• EXERCISE TEXT:
As for my resolutions, I'm working to simplify my life.  This year I'll turn twenty, graduate with my AA degree, most likely move away and most likely start my degree.  It's going to be a scary year - one of growth and development and change - and the last thing I need is to train for a marathon or work towards bench pressing my body weight.

So my goals this year (because I like goals more than I like resolutions) are the following:


  • get healthy.  For 12 years, I danced everywhere from 2 days a week to 5 days a week, went to a noontime Zumba class three days a week and yoga on the nights I wasn't dancing, and obsessed over my flexibility.  I watched TV while in a split, I stretched while brushing my teeth, and I made very little progress.  I had an eating disorder, constantly worried about fitting in my costumes, and almost always felt guilty for truly enjoying a meal.  12 years of that takes its toll on your mental and physical health and my body was a train wreck.  After I stopped dancing and once I'd given my injuries a few months to heal, I started running a minimum of three days a week.  After five 5Ks and a year of this routine, old injuries (shoulders, hips, knees, feet) started popping back up and forced me to slow down.  Over the past year and a half, I really haven't done much.  For several months I was back to doing yoga twice a week and going for a walk around the neighborhood occasionally, but for the first time in my life since I was four years old, fitness was not the primary focus in my life.  In the last year, I haven't felt a pang of jealously when I see someone with really good abs, and with therapy and lots of time, I no longer feel ashamed to occasionally have pancakes for dinner.  All in all, I am healthier mentally, but I have found that my physical health has taken a turn.  So this year I am going to get healthy.  That means eating better, drinking more water, getting back into yoga, and trying to go for walks more than twice a week.  No more extreme sports for me, just a healthy lifestyle.

• WORK ORDER: Reproduce the whole passage about New Year goals and getting healthy, word for word.

• EXERCISE DATA:
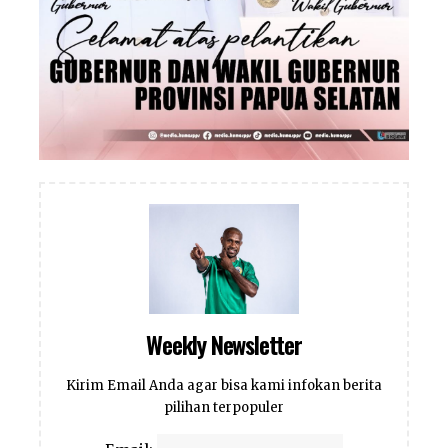
Weekly Newsletter
Kirim Email Anda agar bisa kami infokan berita
pilihan terpopuler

• RESPONSE TO THE TASK:
As for my resolutions, I'm working to simplify my life.  This year I'll turn twenty, graduate with my AA degree, most likely move away and most likely start my degree.  It's going to be a scary year - one of growth and development and change - and the last thing I need is to train for a marathon or work towards bench pressing my body weight.

So my goals this year (because I like goals more than I like resolutions) are the following:


  • get healthy.  For 12 years, I danced everywhere from 2 days a week to 5 days a week, went to a noontime Zumba class three days a week and yoga on the nights I wasn't dancing, and obsessed over my flexibility.  I watched TV while in a split, I stretched while brushing my teeth, and I made very little progress.  I had an eating disorder, constantly worried about fitting in my costumes, and almost always felt guilty for truly enjoying a meal.  12 years of that takes its toll on your mental and physical health and my body was a train wreck.  After I stopped dancing and once I'd given my injuries a few months to heal, I started running a minimum of three days a week.  After five 5Ks and a year of this routine, old injuries (shoulders, hips, knees, feet) started popping back up and forced me to slow down.  Over the past year and a half, I really haven't done much.  For several months I was back to doing yoga twice a week and going for a walk around the neighborhood occasionally, but for the first time in my life since I was four years old, fitness was not the primary focus in my life.  In the last year, I haven't felt a pang of jealously when I see someone with really good abs, and with therapy and lots of time, I no longer feel ashamed to occasionally have pancakes for dinner.  All in all, I am healthier mentally, but I have found that my physical health has taken a turn.  So this year I am going to get healthy.  That means eating better, drinking more water, getting back into yoga, and trying to go for walks more than twice a week.  No more extreme sports for me, just a healthy lifestyle.